Marchinha triste

Se fosse sábado, não seria sábado. Se fosse sexta-feira, também. Não tinha cara de dia nenhum da semana ou do final de semana. Um dia comum, apenas. Na cabeça, o cabelo amarrado e um pensamento longe. No corpo, as vezes cansado, outras vezes agitado, repousava um vestido sem-graça, montado, uma saia costurada na blusa que ficou até bonito. Braços fortes, que já tinham carregado anos de trabalho, agora fracos, lentos. As pernas pendiam uma para cada lado, caminhando num sincronismo sem pressa, sem pretensão de chegar a lugar nenhum pela casa. Passava o tempo, passava a roupa. Puxava conversa em pensamento com a televisão sem volume, puxava cortina para lavar. Arrasta móvel, arrasta o tempo, o tempo se arrasta. Na mente, de repente, uma marchinha triste. Balançava a cabeça para esquecer mas a marchinha voltava. Tentava pensar em alguma coisa: a chuva que não caiu, a conta de luz que não pagou, as toalhas que não tinha lavado ainda. A marchinha voltava. Olhava a TV tentando imaginar o que falavam as pessoas no programa de auditório, lia os lábios, mas a marchinha estava ao fundo.

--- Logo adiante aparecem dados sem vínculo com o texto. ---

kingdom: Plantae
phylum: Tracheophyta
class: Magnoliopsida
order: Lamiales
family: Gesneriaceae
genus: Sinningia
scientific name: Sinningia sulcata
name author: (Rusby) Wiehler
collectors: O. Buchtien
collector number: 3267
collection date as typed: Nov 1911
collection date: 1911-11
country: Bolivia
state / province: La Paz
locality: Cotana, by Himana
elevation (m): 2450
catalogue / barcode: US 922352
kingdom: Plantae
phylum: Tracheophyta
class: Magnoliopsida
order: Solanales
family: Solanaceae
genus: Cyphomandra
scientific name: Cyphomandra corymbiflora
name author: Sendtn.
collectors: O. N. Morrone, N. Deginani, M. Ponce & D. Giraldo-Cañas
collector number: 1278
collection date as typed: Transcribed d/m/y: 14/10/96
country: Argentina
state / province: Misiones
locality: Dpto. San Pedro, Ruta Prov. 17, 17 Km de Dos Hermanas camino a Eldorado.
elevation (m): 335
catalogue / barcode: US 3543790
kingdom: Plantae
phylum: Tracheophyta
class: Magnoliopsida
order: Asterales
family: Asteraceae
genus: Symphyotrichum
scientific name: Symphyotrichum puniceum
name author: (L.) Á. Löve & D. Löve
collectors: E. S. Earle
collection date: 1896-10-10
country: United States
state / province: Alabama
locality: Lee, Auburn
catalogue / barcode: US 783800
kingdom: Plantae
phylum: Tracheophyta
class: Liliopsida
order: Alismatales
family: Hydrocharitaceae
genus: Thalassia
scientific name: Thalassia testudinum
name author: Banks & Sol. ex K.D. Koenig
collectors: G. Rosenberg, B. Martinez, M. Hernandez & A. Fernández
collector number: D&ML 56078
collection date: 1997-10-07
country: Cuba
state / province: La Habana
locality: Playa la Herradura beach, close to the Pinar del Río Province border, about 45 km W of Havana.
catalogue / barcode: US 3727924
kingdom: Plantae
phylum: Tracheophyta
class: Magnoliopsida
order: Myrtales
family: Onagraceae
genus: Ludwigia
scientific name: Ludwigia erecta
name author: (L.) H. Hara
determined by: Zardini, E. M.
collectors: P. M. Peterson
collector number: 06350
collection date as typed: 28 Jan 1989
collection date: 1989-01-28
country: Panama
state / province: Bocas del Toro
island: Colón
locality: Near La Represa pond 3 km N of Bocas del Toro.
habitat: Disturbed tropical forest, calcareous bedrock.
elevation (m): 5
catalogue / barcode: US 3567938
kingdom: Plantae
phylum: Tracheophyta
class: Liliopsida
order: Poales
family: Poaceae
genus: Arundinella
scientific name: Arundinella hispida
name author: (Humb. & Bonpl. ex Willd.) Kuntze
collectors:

Tentou lembrar de algum amor do passado ou do presente. Nenhum. Quem ia querer aquele corpo cansado do tempo? E nem era tanto tempo assim. Longe de se aposentar. Tudo bem. Os cabelos, quando soltos, caíam para os lados encaracolados como se quisessem fugir. Alguns fios já brancos. Não valia a pena pintar, teria que deixar de pagar alguma coisa para comprar a tinta. Também não ligava para isso. Rosto largo e ombros finos não combinavam. Não teve filhos, teve menos preocupação. Teve marido. Ainda está em casa, mas é como se não tivesse mais. Mal trocavam algumas frases do tipo: o pó de café está acabando. E ela mesmo trazia de noite.

Mas a marchinha teimava. Como não sabia chorar, isso não lhe causava esta vontade. Depois de um tempo é que se lembrou que era época de carnaval. Deve ter escutado a música em algum lugar, quando passava, vindo no ônibus, da parada para a casa dos patrões. Não combinava com ela pois nunca tinha visto carnaval de perto. Nunca gostou de multidão, nem música alta. Só isso já bastava para ter um motivo para dormir mais cedo nessa época só para não ver nem as notícias do carnaval na TV.

Para ela, era uma marchinha triste, mas conhecida. Demorou-se um tempo maior do que o necessário para limpar as janelas para esperar escutar a marchinha fora de sua cabeça. Não ouvia nada. Era cedo para o carnaval talvez. Nenhum rádio ligado. Só se ouvia o barulho dos gritos do pano passando no vidro. Tentou cantarolar uma música do Roberto Carlos e se espantou com sua voz. Não estava acostumada a ouvi-la

Já estava começando a ficar angustiada com isso a ponto de soltar um suspiro longo.

Procurou agilizar o serviço para ir embora logo e ver se escutava coisas no caminho de volta para casa, mas o cansaço impedia de ir mais rápido que o necessário. Já tinha sido mais ágil outrora.

Procurou algo para comer. Mas até o barulho da torrada entre os dentes parecia dar melodia a marchinha triste. Acelerou a mastigação, diminuiu. Não adiantou. Conseguiu soltar um sorriso por causa da sua atitude mas logo voltou a angustiar-se. Se ao menos fosse uma letra alegre, de fantasia, de amor correspondido, de algum samba-enredo de escola de samba do Rio...

Mas não: “Bandeira branca, amor não posso mais. Pela saudade que me invade eu peço paz”.